Monday, September 29, 2025

Tachycardias – Study Notes

Tachycardias – Study Notes

General Framework

  • Two main mechanisms:

    1. Altered impulse formation

      • Enhanced automaticity (ectopic pacemaker firing too fast).

      • Triggered activity (ion imbalances: Ca²⁺, K⁺, Mg²⁺, drugs, stimulants).

    2. Altered impulse conduction

      • Accessory pathway (short-circuits AV node).

      • Reentry circuits (electrical “looping” → tachycardia).

  • Assessment of tachycardia:

    1. Stable vs. unstable patient (BP, mentation, perfusion).

    2. Rate.

    3. QRS width (narrow vs. wide).

    4. Rhythm (regular vs. irregular).

    5. Site of origin (sinus node, atria, AV node, ventricle).

    6. Never hesitate to repeat EKG or use double speed to clarify flutter waves.

Narrow Complex Tachycardias (SVTs)

Regular

  • Sinus tachycardia – normal P before each QRS; physiologic causes.

  • SVT (AVNRT/AVRT) – no clear P-waves; sudden onset/offset.

  • Atrial flutter (with fixed conduction) – sawtooth waves, usually ~150 bpm.

Irregular

  • Multifocal atrial tachycardia (MAT) – ≥3 different P-wave morphologies, irregular rhythm; often COPD, theophylline, PE.

  • Atrial fibrillation – no organized P-waves, irregularly irregular, rate variable.

Wide Complex Tachycardias

Regular

  • Monomorphic VT – wide QRS, AV dissociation, capture/fusion beats.

  • SVT with aberrancy – consider if history of BBB or rate-dependent aberrancy.

Irregular

  • Polymorphic VT / Torsades de pointes – wide, chaotic, irregular.
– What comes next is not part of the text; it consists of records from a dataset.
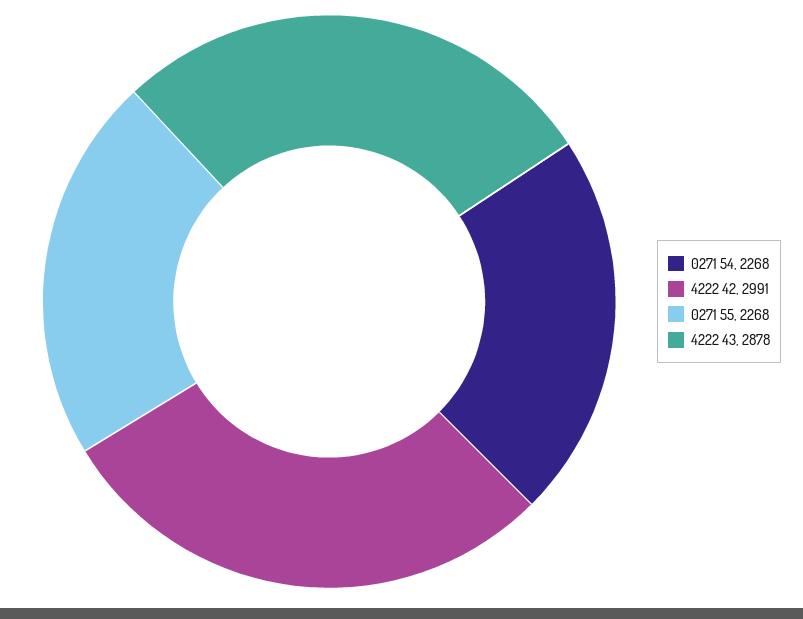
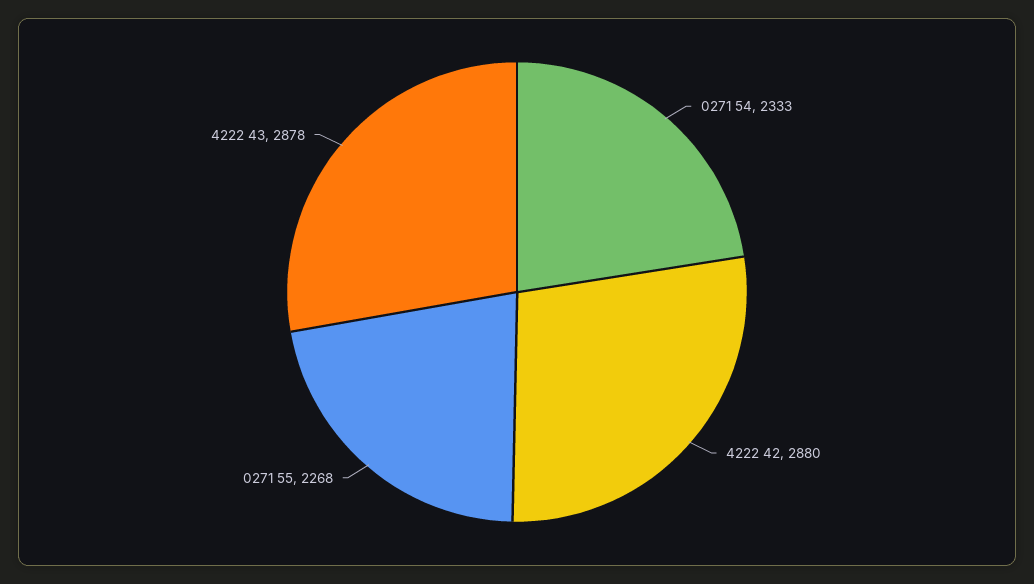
  {
-   "0271 54": 2268,
+   "0271 54": 2333,
-   "4222 42": 2991,
+   "4222 42": 2880,
    "0271 55": 2268,
    "4222 43": 2878
  }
  • V-fib – disorganized, no identifiable QRS.

Clinical Pearls

  • When a patient says “don’t let me die” → take it seriously.

  • Stable vs. unstable determines treatment.
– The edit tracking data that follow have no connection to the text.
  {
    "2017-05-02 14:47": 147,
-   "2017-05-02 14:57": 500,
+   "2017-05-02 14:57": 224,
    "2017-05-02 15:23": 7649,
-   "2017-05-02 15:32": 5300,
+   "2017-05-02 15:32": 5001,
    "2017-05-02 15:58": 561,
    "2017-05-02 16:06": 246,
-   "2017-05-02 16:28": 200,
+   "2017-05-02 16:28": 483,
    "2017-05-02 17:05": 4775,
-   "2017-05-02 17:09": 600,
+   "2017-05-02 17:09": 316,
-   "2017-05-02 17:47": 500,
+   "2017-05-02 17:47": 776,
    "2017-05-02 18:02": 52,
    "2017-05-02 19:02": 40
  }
    • Stable: vagal maneuvers, adenosine (for SVT), meds.

    • Unstable: immediate synchronized cardioversion.

  • Adenosine – very short half-life; warn patients about transient symptoms.

  • Carotid massage – only one side at a time.

  • Flutter not lead-specific – must appear in multiple leads.

  • Afib – rate can be controlled (60–80) or dangerously rapid (>200).

  • MAT in younger patient → consider pulmonary embolism.

  • Capture beats + fusion beats → diagnostic of VT.

  • Tools: calipers or simple paper marks to check regularity.

Simplified Classification Table

Narrow QRS

  • Regular → Sinus tach, SVT, Atrial flutter.

  • Irregular → Afib, MAT.

Wide QRS

  • Regular → VT, SVT with aberrancy.

  • Irregular → Polymorphic VT, Vfib.